その構想を支えるためDeltaDBは、会話とワークツリーをまとめて、スレッドに参加する全員へリアルタイムに複製する。既存のGitリポジトリで動作し、コミット間の編集と会話を記録するため、コミットとプッシュはこれまで通りに実行でき、Deltaを開かないチームメンバーからは通常のGitリポジトリとして認識される。
コミット単位のプラットフォームでは、コメントがスナップショットにひも付くため、コードが変わった時点で古くなる。Deltaでは会話やワークツリー内の任意のコード行にもコメントを付与できる。コメントはコードの変化に追随してその位置にとどまり、参加者全員が同じコンテキストを閲覧できる。

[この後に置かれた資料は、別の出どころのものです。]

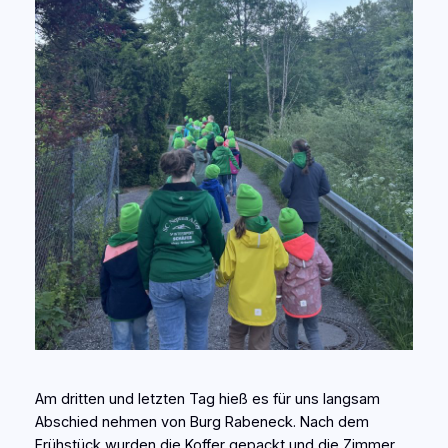
Am dritten und letzten Tag hieß es für uns langsam
Abschied nehmen von Burg Rabeneck. Nach dem
Frühstück wurden die Koffer gepackt und die Zimmer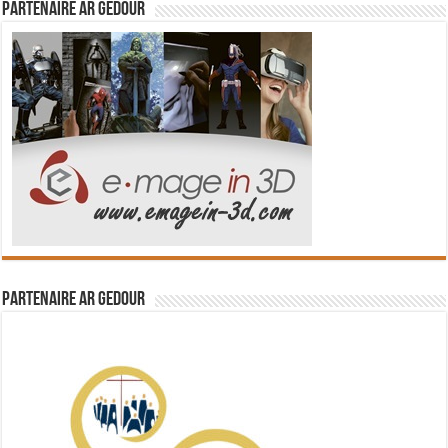
Partenaire Ar Gedour
Partenaire Ar Gedour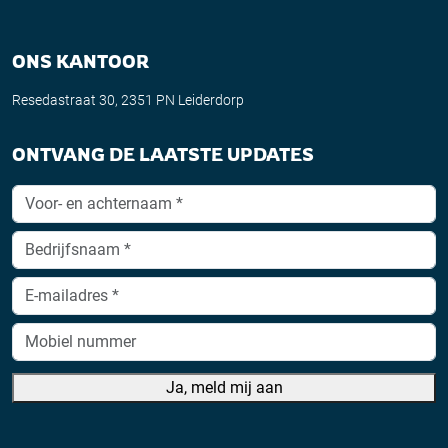
ONS KANTOOR
Resedastraat 30, 2351 PN Leiderdorp
ONTVANG DE LAATSTE UPDATES
Ja, meld mij aan
A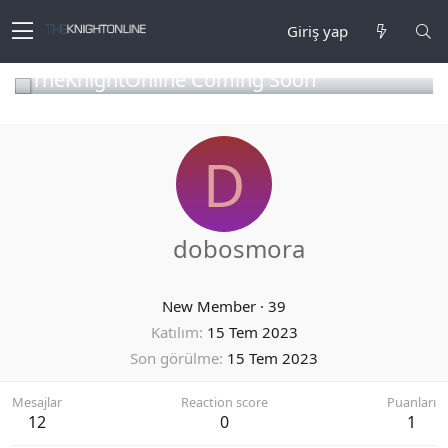
Giriş yap
TheKnightOnline Coming Soon
D
dobosmora
New Member
·
39
Katılım
15 Tem 2023
Son görülme
15 Tem 2023
Mesajlar
Reaction score
Puanları
12
0
1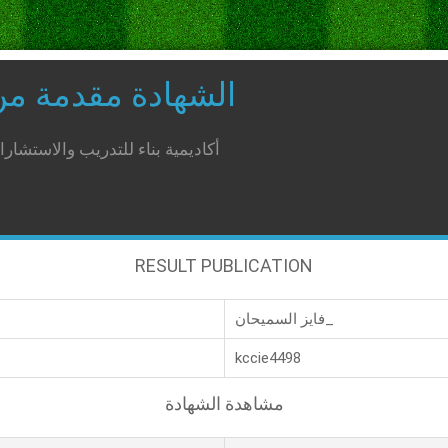
الشهادة مقدمة م
أكاديمية بناء للتدريب والاستشار
RESULT PUBLICATION
فايز السميحان_
kccie4498
مشاهدة الشهادة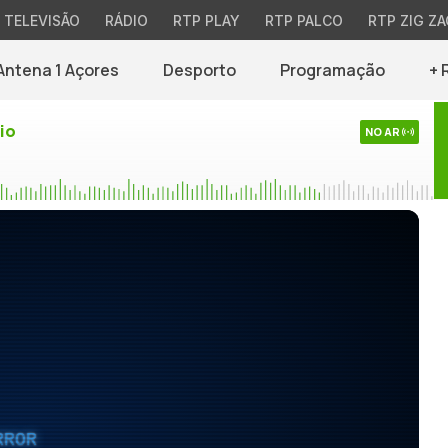
TELEVISÃO
RÁDIO
RTP PLAY
RTP PALCO
RTP ZIG ZA
Antena 1 Açores
Desporto
Programação
+ 
io
NO AR
RROR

エージェントも同じスレッド内で作業するため、おかしな点があればコード差分から意図を組み立て直す必要はなく、エージェントへ直接説明や修正を指示できる。このコンテキストも履歴としてDeltaDB内に残るため、将来のチームメンバーにとっても「なぜこのコードになったのか」を把握する手掛かりにできる。
スレッドへの招待で共同作業に
チームメンバーはクリック1つで会話に招待できる。招待された参加者はリアルタイムにコメントを付け、後から作業を引き継げる。ワークツリー自体が同期されるため、各自のローカルマシンにコードがリアルタイム複製され、最新コードがコミット・プッシュされているかどうかを気にする必要もないという。
クラウドでもブラウザでも、「Claude Code」からでも
DeltaDBはクラウドにも対応する。作業をクラウドランナーに移せば、PCを閉じてもエージェントが作業を継続する。またブラウザ版(Delta.dev)はRustアプリケーションをWebAssemblyにコンパイルし、WebGLで描画しているため、インストールなしでデスクトップ同等の体験が得られるという。
「Claude Code」などの外部エージェント環境とも接続し、使い慣れたターミナルでのセッションをDeltaのスレッドにライブ同期できる。
差分や対話履歴を畳み込まず、スレッドで直接編集
一般的なAIコーディングツールは、生成量が膨大になると差分を折りたたんだり、対話履歴を要約したりして画面表示を小さく収めようとする。これに対しDeltaは、全ての差分と対話履歴をそのまま開いて描画する方式を採用した。
さらに、流れていく会話を眺めて画面下のテキストボックスから返信するだけの従来UIを改め、スレッド全体を1つの「ドキュメント」として扱う。コードエディタと同じキーボード操作でスレッド内を移動し、差分の1行や計画の1ステップ、AIの思考ブロックなど、反応したい箇所に直接カーソルを置いてコメントを入力できる。何を指して指示しているかがエージェントやチームメンバーへ正確に伝わる仕組みだ。
Zedの拡張機能ではなく「独立アプリ」として開発した理由
同社がDeltaDBの機能をZedの拡張機能として追加せず、あえて新しいアプリケーションとして構築した理由は2つあるという。
一つは数十万人が毎日使うZedの土台を作り替えてユーザーの日常ワークフローを妨げないこと。もう一つは、データベースとアプリが互いに制約なく会話中心の新しいUIを追求することだ。将来的にはDeltaDBの成果をZed側にも取り込む計画だとしている。